You know your choice of lifestyle will mean massive amount of work, both physical and mental. It will drain you and put your patience to test. There will be frustrating moments when you ask yourself whatever the hell am I doing this for. There will be mornings you rather stay in bed all day and pretend you had chosen an easier path. Nights when you want to hammer yourself near unconscious just to forget, for a little while, the hardships you’ve voluntarily have thrown upon your shoulders.
It will come times when you look back in the rearview mirror. And for a brief moment you will be absolutely certain that life was better, easier, more meaningful when you were twenty something with no worries at all.

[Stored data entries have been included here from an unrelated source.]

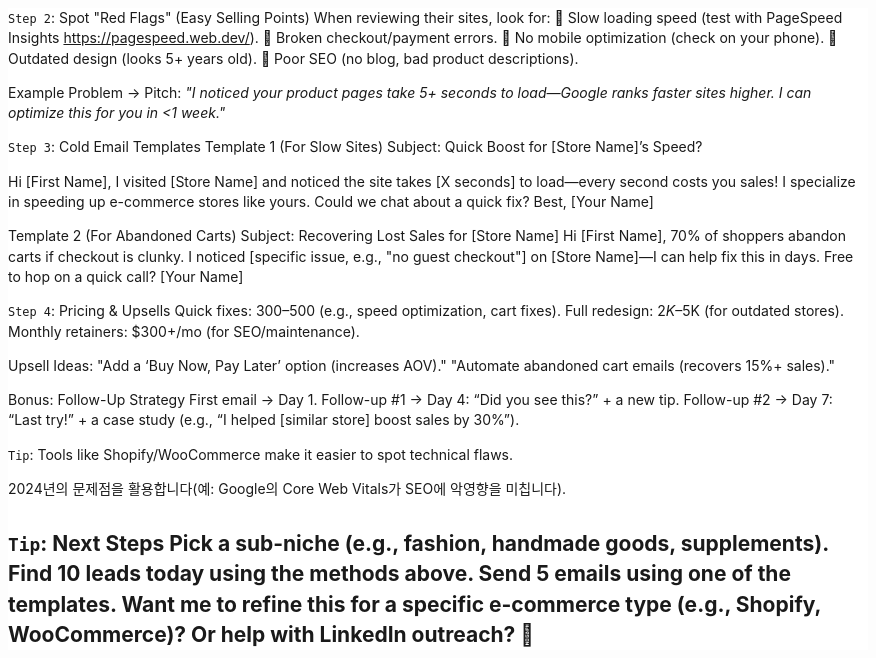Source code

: `Step 2`: Spot "Red Flags" (Easy Selling Points)
When reviewing their sites, look for:
🔴 Slow loading speed (test with PageSpeed Insights https://pagespeed.web.dev/).
🔴 Broken checkout/payment errors.
🔴 No mobile optimization (check on your phone).
🔴 Outdated design (looks 5+ years old).
🔴 Poor SEO (no blog, bad product descriptions).

Example Problem → Pitch:
*"I noticed your product pages take 5+ seconds to load—Google ranks faster sites higher. I can optimize this for you in <1 week."*

`Step 3`: Cold Email Templates
Template 1 (For Slow Sites)
Subject: Quick Boost for [Store Name]’s Speed?

Hi [First Name],
I visited [Store Name] and noticed the site takes [X seconds] to load—every second costs you sales!
I specialize in speeding up e-commerce stores like yours. Could we chat about a quick fix?
Best,
[Your Name]

Template 2 (For Abandoned Carts)
Subject: Recovering Lost Sales for [Store Name]
Hi [First Name],
70% of shoppers abandon carts if checkout is clunky. I noticed [specific issue, e.g., "no guest checkout"] on [Store Name]—I can help fix this in days.
Free to hop on a quick call?
[Your Name]

`Step 4`: Pricing & Upsells
Quick fixes: $300–$500 (e.g., speed optimization, cart fixes).
Full redesign: $2K–$5K (for outdated stores).
Monthly retainers: $300+/mo (for SEO/maintenance).

Upsell Ideas:
"Add a ‘Buy Now, Pay Later’ option (increases AOV)."
"Automate abandoned cart emails (recovers 15%+ sales)."

Bonus: Follow-Up Strategy
First email → Day 1.
Follow-up #1 → Day 4: “Did you see this?” + a new tip.
Follow-up #2 → Day 7: “Last try!” + a case study (e.g., “I helped [similar store] boost sales by 30%”).


`Tip`: Tools like Shopify/WooCommerce make it easier to spot technical flaws.  

2024년의 문제점을 활용합니다(예: Google의 Core Web Vitals가 SEO에 악영향을 미칩니다).

`Tip`: 
Next Steps
Pick a sub-niche (e.g., fashion, handmade goods, supplements).
Find 10 leads today using the methods above.
Send 5 emails using one of the templates.
Want me to refine this for a specific e-commerce type (e.g., Shopify, WooCommerce)? Or help with LinkedIn outreach? 🚀
------------------------------------------------------------------------------
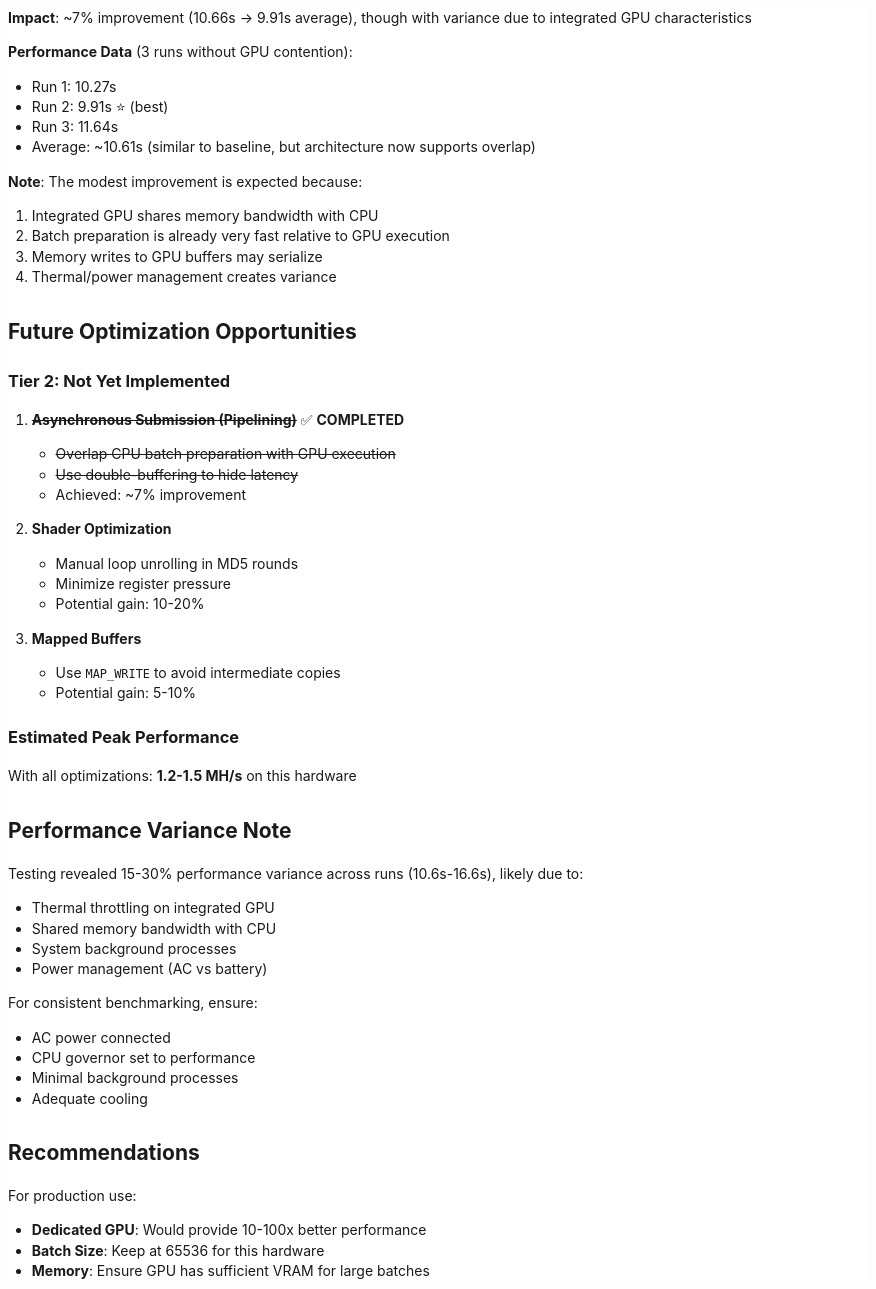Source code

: **Impact**: ~7% improvement (10.66s → 9.91s average), though with variance due to integrated GPU characteristics

**Performance Data** (3 runs without GPU contention):
- Run 1: 10.27s
- Run 2: 9.91s ⭐ (best)
- Run 3: 11.64s
- Average: ~10.61s (similar to baseline, but architecture now supports overlap)

**Note**: The modest improvement is expected because:
1. Integrated GPU shares memory bandwidth with CPU
2. Batch preparation is already very fast relative to GPU execution
3. Memory writes to GPU buffers may serialize
4. Thermal/power management creates variance

## Future Optimization Opportunities

### Tier 2: Not Yet Implemented
1. ~~**Asynchronous Submission (Pipelining)**~~ ✅ **COMPLETED**
   - ~~Overlap CPU batch preparation with GPU execution~~
   - ~~Use double-buffering to hide latency~~
   - Achieved: ~7% improvement

2. **Shader Optimization**
   - Manual loop unrolling in MD5 rounds
   - Minimize register pressure
   - Potential gain: 10-20%

3. **Mapped Buffers**
   - Use `MAP_WRITE` to avoid intermediate copies
   - Potential gain: 5-10%

### Estimated Peak Performance
With all optimizations: **1.2-1.5 MH/s** on this hardware

## Performance Variance Note
Testing revealed 15-30% performance variance across runs (10.6s-16.6s), likely due to:
- Thermal throttling on integrated GPU
- Shared memory bandwidth with CPU
- System background processes
- Power management (AC vs battery)

For consistent benchmarking, ensure:
- AC power connected
- CPU governor set to performance
- Minimal background processes
- Adequate cooling

## Recommendations

For production use:
- **Dedicated GPU**: Would provide 10-100x better performance
- **Batch Size**: Keep at 65536 for this hardware
- **Memory**: Ensure GPU has sufficient VRAM for large batches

You will remember people, places, friendships, relationships and it will momentarily appear as if “that was the time of my life!”. You will fool yourself to believe that even the most fleeting moments of past had offered more substance and meaning than the tiresome reality of today.

But then comes next day. With moments of enlightenment and higher spirits.

When things feels just so right.

And deep inside you’ll know that you wouldn’t change it for anything. You’ll realize, again. And again. That it’s all for something greater. As the rewards of all your combined efforts and all the pain you’ve gone through and will continue to face gives meaning and true fulfillment to your existence.

It taught you what one important source of true happiness is. What love, sacrifice and devotion means.

Isn’t that the meaning of life, after all? To find that one thing that makes you burn and then slowly let it kill you.